James Ryan looked at his wife, and a similar thought struck both of them at the same instant. The son had some book learning, and he might get on well abroad and amass considerable wealth, which he would share with his own people. The old man drew nearer to the fire and held out his bare feet, which were blue with cold, to the flames.
“If Fergus sends home money I’ll get a good strong and warm pair of boots,” he said to himself; then asked: “How much money is there in the teapot, Mary?”
“Twelve white shillings and sevenpence,” answered the wife. “No, it is only twelve shillings and sixpence. Norah took a penny with her to the town yesterday.”
“I have a ha’penny back with me,” said the child, drawing a coin from her weasel-skin purse. “I only spent half of the money on bread yesterday because I was not very hungry.”
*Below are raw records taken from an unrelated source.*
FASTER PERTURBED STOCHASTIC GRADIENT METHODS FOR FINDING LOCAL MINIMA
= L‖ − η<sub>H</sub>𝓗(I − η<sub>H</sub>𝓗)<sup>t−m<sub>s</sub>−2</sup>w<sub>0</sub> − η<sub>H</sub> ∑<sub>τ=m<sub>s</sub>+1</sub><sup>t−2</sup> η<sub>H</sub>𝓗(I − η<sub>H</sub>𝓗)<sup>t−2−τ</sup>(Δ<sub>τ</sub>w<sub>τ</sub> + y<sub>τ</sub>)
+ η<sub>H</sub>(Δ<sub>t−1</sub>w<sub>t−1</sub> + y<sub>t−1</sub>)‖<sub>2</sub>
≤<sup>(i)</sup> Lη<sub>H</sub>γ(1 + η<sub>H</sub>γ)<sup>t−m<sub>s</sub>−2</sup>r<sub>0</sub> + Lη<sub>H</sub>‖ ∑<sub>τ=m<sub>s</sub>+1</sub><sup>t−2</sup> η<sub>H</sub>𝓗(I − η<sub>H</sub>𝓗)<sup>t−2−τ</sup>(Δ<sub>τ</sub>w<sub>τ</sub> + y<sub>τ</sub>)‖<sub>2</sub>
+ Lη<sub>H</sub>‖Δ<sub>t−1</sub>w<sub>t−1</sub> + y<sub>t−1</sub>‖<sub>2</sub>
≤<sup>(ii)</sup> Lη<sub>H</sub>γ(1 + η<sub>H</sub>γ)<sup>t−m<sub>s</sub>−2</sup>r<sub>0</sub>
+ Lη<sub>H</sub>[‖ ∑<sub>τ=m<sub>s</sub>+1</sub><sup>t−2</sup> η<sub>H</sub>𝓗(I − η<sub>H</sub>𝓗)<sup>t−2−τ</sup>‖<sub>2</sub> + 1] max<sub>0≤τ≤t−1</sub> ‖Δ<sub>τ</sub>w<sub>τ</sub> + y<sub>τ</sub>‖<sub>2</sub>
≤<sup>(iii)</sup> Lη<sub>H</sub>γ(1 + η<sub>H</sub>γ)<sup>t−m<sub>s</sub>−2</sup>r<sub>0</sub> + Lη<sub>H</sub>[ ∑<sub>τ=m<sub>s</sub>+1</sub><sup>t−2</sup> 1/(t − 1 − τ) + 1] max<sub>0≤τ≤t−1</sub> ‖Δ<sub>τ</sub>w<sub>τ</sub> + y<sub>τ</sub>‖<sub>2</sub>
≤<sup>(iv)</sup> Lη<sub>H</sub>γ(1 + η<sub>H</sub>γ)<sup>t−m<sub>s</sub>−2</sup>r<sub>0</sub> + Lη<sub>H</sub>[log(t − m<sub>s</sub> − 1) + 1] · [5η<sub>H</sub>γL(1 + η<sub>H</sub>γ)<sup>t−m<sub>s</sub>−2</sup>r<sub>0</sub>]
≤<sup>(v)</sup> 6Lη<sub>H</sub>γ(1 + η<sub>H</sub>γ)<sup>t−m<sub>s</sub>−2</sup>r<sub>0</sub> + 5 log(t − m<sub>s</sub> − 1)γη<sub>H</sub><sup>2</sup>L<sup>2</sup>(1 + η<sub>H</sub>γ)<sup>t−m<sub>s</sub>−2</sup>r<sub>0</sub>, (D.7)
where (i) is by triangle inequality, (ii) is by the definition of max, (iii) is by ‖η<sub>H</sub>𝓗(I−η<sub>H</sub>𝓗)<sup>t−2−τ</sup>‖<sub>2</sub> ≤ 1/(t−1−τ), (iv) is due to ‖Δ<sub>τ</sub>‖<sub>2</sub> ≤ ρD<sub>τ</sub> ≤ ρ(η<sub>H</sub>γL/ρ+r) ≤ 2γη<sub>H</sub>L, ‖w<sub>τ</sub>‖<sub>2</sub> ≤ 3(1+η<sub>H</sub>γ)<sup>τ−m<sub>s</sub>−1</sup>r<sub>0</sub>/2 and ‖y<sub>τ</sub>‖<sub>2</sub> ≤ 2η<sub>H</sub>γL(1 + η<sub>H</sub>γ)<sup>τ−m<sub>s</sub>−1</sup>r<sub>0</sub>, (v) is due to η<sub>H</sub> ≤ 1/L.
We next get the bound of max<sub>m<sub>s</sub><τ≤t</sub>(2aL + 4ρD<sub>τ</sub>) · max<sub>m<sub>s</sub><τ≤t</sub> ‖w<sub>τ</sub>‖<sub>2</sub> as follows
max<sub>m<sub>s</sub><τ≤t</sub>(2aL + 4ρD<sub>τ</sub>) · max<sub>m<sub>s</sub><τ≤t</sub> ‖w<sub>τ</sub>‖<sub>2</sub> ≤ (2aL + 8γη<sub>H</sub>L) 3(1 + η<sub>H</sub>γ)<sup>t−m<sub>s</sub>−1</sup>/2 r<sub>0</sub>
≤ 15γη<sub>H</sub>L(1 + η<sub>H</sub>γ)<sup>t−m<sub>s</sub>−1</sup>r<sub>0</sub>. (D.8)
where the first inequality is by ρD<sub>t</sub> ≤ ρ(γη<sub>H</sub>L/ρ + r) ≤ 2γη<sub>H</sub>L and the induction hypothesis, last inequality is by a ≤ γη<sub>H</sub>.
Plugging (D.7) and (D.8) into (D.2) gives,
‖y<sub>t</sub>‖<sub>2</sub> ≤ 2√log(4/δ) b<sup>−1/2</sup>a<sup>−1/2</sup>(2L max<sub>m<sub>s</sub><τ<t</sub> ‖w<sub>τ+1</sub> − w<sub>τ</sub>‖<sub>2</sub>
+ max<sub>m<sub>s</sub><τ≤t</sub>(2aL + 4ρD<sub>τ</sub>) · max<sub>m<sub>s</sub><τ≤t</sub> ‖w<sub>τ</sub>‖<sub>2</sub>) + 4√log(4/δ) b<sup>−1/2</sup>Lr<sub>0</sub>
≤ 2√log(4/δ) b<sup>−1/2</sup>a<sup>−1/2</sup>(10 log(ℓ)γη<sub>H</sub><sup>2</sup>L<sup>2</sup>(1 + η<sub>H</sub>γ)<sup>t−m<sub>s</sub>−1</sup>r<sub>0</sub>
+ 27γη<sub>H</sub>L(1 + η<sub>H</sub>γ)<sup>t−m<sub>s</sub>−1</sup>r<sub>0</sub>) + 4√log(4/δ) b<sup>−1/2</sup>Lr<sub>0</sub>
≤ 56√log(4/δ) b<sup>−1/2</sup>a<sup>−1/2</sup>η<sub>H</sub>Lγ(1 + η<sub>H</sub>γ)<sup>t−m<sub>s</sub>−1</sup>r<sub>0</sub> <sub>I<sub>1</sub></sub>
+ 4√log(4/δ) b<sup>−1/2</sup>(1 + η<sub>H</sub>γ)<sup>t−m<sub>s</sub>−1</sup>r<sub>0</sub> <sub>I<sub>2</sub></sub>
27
“God be merciful to us! but the child is starving herself,” said the old woman, clutching eagerly at the coin which her daughter held towards her. “You can have half a gold guinea, Fergus, if you are going out to push your fortune.”
III
IN the evening when the moon peeped over the western hills, Fergus Ryan tied his boots round his neck, placed three bannocks in a woollen handkerchief and went out from his father’s door. The mother wept not when he was leaving; she had seen so many of her children go out on a much longer journey. Norah accompanied Fergus for a short distance and stopped where the road streaked with very faint lines of light merged into the darkness. The moon rose clear off the hills ... lights could be seen glowing in the distance ... a leafless birch waved its arms in the breeze ... somewhere a cow was lowing and far away, across the water, a Ballybonar dog howled at the stars.
“I never thought that I could like the place as much as I do now,” Fergus said in English.